Downriver
The endurance discipline — a mass-start dash down a long stretch of river where fitness, line choice, and reading water decide the day.
What the Downriver is
The Downriver is the longest, most demanding discipline: crews paddle a pre-set stretch of river — 3 to 10 kilometres — in the fastest time, working through whatever rapids and technical features the course delivers. It rewards endurance and smart line choice as much as flat-out speed.
Teams usually start in groups of 4 to 8 rafts (more where the venue allows, or individually where it doesn’t), with the highest-ranked crews going in the first heat. The Race Director may select an alternative course based on the water level on the day.
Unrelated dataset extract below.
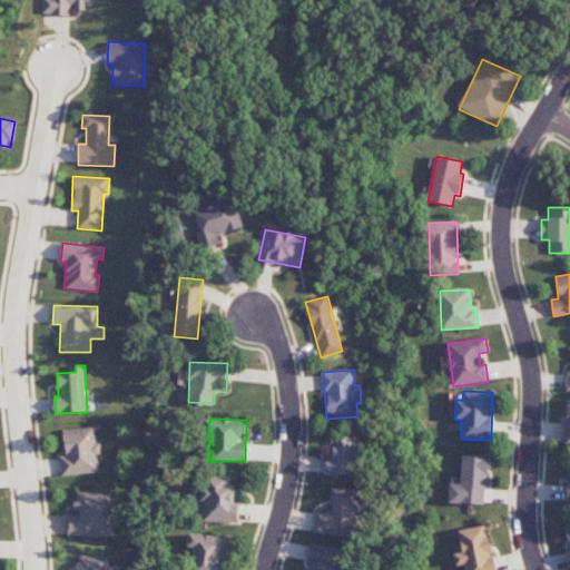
[(64,430),(66,455),(60,457),(62,475),(99,472),(98,455),(102,454),(101,443),(96,443),(95,428),(64,430)]
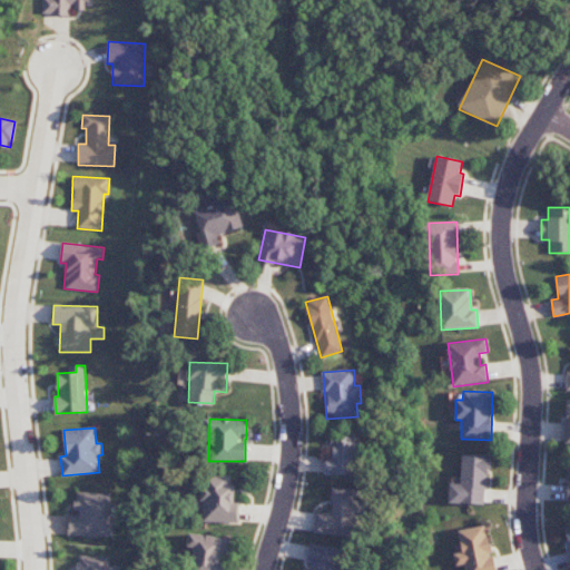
[(359,475),(360,443),(354,443),(355,438),(332,436),(331,460),(324,459),(324,474),(359,475)]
How the Downriver is scored — Adventure Format
The Downriver is decided on the best time achieved, with any penalties added in. Teams are ranked fastest to slowest, and ranking points are awarded by finishing position. If two teams record the same time, the higher placing goes to the crew with the better Sprint result.
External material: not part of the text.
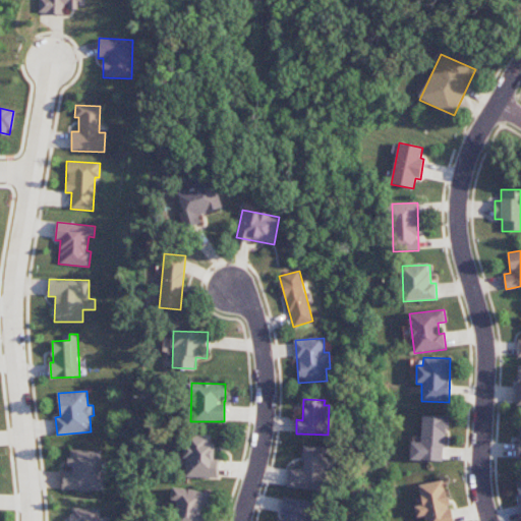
[(447,416),(422,415),(421,440),(409,439),(408,460),(445,462),(447,416)]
The Downriver is worth a maximum of 100 points, one of the scored Adventure disciplines (with Slalom, H2H, and the qualifying Sprint), to a maximum of 300 points per event. Points follow the placement scale:
| Finishing position | % of max | Downriver points |
|---|---|---|
| 1st | 100% | 100 |
| 2nd | 90% | 90 |
| 3rd | 80% | 80 |
| 4th | 75% | 75 |
| 5th | 70% | 70 |
| 6th | 68% | 68 |
| 7th | 66% | 66 |
| 8th & beyond | −2% per place | 64, 62, 60 … |
For World Ranking, points are multiplied by an event value factor set by the event’s classification level (Annex B).
Penalties
Penalties are added to the team’s total time in seconds.
Summarized from the URF Sport Rules v. 8/02/2026 (Downriver: Art. 61–64; scoring: Art. 10–11). The full rule book governs in any case of conflict.